### Collected data
^^^^^^^^
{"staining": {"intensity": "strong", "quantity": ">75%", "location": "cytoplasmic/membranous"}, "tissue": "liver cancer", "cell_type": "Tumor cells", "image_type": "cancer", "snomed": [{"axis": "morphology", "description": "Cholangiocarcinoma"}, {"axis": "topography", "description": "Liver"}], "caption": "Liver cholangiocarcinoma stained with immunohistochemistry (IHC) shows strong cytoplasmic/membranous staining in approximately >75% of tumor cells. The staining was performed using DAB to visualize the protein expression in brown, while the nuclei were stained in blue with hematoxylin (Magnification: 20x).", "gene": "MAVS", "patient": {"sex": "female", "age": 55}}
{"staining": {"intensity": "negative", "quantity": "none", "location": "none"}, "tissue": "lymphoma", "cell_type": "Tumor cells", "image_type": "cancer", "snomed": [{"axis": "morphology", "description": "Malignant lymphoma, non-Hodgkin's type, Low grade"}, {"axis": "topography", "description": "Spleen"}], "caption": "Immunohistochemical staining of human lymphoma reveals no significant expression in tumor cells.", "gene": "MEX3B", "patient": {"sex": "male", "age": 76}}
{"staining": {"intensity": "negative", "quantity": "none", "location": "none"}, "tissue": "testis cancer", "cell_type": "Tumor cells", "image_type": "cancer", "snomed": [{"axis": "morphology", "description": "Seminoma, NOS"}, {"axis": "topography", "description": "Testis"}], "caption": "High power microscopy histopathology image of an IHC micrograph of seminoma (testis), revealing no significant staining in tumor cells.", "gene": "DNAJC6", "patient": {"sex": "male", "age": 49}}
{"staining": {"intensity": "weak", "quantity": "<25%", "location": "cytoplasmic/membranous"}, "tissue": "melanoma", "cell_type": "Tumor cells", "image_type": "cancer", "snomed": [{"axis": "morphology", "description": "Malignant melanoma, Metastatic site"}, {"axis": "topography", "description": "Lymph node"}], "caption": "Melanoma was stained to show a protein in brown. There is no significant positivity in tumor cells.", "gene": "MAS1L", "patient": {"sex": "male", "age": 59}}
^^^^^^^^
### About this exercise
What is needed is the data above, output in full and exactly as it stands.

### Reply to the exercise
{"staining": {"intensity": "strong", "quantity": ">75%", "location": "cytoplasmic/membranous"}, "tissue": "liver cancer", "cell_type": "Tumor cells", "image_type": "cancer", "snomed": [{"axis": "morphology", "description": "Cholangiocarcinoma"}, {"axis": "topography", "description": "Liver"}], "caption": "Liver cholangiocarcinoma stained with immunohistochemistry (IHC) shows strong cytoplasmic/membranous staining in approximately >75% of tumor cells. The staining was performed using DAB to visualize the protein expression in brown, while the nuclei were stained in blue with hematoxylin (Magnification: 20x).", "gene": "MAVS", "patient": {"sex": "female", "age": 55}}
{"staining": {"intensity": "negative", "quantity": "none", "location": "none"}, "tissue": "lymphoma", "cell_type": "Tumor cells", "image_type": "cancer", "snomed": [{"axis": "morphology", "description": "Malignant lymphoma, non-Hodgkin's type, Low grade"}, {"axis": "topography", "description": "Spleen"}], "caption": "Immunohistochemical staining of human lymphoma reveals no significant expression in tumor cells.", "gene": "MEX3B", "patient": {"sex": "male", "age": 76}}
{"staining": {"intensity": "negative", "quantity": "none", "location": "none"}, "tissue": "testis cancer", "cell_type": "Tumor cells", "image_type": "cancer", "snomed": [{"axis": "morphology", "description": "Seminoma, NOS"}, {"axis": "topography", "description": "Testis"}], "caption": "High power microscopy histopathology image of an IHC micrograph of seminoma (testis), revealing no significant staining in tumor cells.", "gene": "DNAJC6", "patient": {"sex": "male", "age": 49}}
{"staining": {"intensity": "weak", "quantity": "<25%", "location": "cytoplasmic/membranous"}, "tissue": "melanoma", "cell_type": "Tumor cells", "image_type": "cancer", "snomed": [{"axis": "morphology", "description": "Malignant melanoma, Metastatic site"}, {"axis": "topography", "description": "Lymph node"}], "caption": "Melanoma was stained to show a protein in brown. There is no significant positivity in tumor cells.", "gene": "MAS1L", "patient": {"sex": "male", "age": 59}}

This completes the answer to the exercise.